# Ultracal 30 plaster



## HalloweenRick (Nov 25, 2005)

One of the things that bugs me about living in a rural area is the inability to find items. One is this Ultracal 30 plaster that I'm attempting to use to make these Corkus arms. I have checked 2 drywal supply houses, different paint shops, and checked the Lowe's and Depot websites. I'm getting nowhere. I'm wondering if anyone knows of a national chain that would have this stuff, or if not, would using Plaster of Paris be that big a deal? Thanks for any help you can give.


----------



## ruafraid (Jan 3, 2006)

HR I has the same problem here in TN not many ceramic places here and none of the hardware shops or supply houses carried it. I found a local place by going to plaster.com and looking at the distributors.

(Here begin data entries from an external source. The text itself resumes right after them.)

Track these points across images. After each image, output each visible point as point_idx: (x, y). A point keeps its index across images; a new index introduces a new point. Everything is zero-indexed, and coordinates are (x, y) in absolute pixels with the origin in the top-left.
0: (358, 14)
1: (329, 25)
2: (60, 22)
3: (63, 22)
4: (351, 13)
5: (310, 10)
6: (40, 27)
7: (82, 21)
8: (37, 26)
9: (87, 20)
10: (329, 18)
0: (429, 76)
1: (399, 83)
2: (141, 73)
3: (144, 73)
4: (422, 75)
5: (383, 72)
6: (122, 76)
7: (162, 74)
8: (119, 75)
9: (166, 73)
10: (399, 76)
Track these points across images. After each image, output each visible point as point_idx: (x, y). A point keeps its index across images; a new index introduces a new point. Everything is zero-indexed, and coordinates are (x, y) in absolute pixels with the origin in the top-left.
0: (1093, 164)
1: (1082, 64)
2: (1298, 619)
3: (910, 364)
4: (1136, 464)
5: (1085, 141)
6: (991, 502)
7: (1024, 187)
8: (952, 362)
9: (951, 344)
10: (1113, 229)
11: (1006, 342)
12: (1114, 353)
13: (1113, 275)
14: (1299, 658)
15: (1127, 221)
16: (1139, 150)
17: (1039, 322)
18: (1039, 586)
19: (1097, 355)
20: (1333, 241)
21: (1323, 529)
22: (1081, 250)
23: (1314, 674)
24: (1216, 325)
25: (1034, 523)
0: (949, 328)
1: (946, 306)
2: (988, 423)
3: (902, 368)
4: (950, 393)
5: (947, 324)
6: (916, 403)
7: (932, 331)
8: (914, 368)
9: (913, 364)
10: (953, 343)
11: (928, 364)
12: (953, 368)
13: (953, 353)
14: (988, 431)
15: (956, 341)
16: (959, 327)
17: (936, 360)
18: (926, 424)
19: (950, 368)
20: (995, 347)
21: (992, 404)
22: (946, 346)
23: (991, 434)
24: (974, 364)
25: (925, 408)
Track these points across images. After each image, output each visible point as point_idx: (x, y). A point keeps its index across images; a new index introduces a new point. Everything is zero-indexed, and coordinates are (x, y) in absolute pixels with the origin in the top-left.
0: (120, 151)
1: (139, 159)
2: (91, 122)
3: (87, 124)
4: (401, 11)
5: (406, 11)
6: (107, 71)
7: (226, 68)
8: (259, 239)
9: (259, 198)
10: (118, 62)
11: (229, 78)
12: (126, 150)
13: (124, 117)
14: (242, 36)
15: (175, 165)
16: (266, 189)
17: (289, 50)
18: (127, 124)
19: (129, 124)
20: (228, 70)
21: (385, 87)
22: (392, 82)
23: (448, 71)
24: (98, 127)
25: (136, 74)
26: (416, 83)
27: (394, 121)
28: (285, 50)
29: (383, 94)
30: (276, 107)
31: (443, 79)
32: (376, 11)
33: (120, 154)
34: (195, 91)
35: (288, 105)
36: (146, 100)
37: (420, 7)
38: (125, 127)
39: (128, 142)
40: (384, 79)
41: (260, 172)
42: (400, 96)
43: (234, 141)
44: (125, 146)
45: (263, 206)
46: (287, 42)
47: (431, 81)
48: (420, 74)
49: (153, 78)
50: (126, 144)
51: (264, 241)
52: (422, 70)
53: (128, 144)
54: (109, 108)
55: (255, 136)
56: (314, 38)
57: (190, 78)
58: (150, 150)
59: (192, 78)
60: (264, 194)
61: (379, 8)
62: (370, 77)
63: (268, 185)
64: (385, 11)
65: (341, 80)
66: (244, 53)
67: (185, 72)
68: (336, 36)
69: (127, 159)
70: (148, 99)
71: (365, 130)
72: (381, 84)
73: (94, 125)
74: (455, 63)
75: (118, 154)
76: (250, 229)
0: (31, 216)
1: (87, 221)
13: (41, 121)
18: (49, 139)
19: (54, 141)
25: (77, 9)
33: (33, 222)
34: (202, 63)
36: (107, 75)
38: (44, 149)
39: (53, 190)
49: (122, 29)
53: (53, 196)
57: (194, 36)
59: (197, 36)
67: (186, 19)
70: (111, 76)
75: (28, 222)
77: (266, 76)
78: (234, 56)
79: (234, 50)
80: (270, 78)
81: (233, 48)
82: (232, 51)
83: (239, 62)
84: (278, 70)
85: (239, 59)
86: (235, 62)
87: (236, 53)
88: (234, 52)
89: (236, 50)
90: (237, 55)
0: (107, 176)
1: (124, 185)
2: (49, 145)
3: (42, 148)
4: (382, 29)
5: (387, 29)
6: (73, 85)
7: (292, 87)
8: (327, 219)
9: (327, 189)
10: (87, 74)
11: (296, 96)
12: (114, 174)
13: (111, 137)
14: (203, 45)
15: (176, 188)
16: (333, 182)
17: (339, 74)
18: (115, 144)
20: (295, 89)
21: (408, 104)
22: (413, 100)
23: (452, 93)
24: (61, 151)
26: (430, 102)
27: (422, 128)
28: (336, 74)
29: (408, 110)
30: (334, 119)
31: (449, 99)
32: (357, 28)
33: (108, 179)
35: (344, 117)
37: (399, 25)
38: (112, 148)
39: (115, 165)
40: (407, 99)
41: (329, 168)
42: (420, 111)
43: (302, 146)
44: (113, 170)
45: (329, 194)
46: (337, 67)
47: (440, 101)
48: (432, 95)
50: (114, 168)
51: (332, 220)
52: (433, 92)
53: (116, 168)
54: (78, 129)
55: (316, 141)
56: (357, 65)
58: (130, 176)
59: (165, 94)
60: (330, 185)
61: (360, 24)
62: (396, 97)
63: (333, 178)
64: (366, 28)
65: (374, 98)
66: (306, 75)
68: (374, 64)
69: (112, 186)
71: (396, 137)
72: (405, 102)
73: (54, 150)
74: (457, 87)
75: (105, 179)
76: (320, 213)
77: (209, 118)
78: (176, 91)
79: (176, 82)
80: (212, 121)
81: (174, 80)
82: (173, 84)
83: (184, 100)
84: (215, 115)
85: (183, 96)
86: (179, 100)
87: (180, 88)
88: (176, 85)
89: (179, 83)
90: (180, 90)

I found that Porter Warner in my area carried it they are a huge outfit and to my surprise they had a city office and sell to anyone so the min amout was a 100lb bag for 30.00 I think. They also carry clay for sculpting and the pottery plaster. Here is a link to your area for USG distributor:
http://www.gypsumsolutions.com/distributor/StateDistributors.asp?t=D&state=8

I hope you find some soon.


----------



## HalloweenRick (Nov 25, 2005)

Ruafraid, thank you very much for your help. It looks like the nearest place according to this is Philadelpha, so I'm going to try to buy some form Plaster.com per your reply. Thanks again!


----------



## Dr Morbius (Sep 21, 2004)

Isn't that the best thing about this forum? People helping each other out..way cool!


----------



## mrklaw (Nov 11, 2005)

Do you have a hobby supply store in your area? A lot of hobby stores that specialize in model trains sell Ultracal. I bought a 2-quart carton of it years ago for making cub scout neckerchief slides.


----------



## Dr Morbius (Sep 21, 2004)

mrklaw said:


> Do you have a hobby supply store in your area? A lot of hobby stores that specialize in model trains sell Ultracal. I bought a 2-quart carton of it years ago for making cub scout neckerchief slides.


NERD! LOL...Just kidding.


----------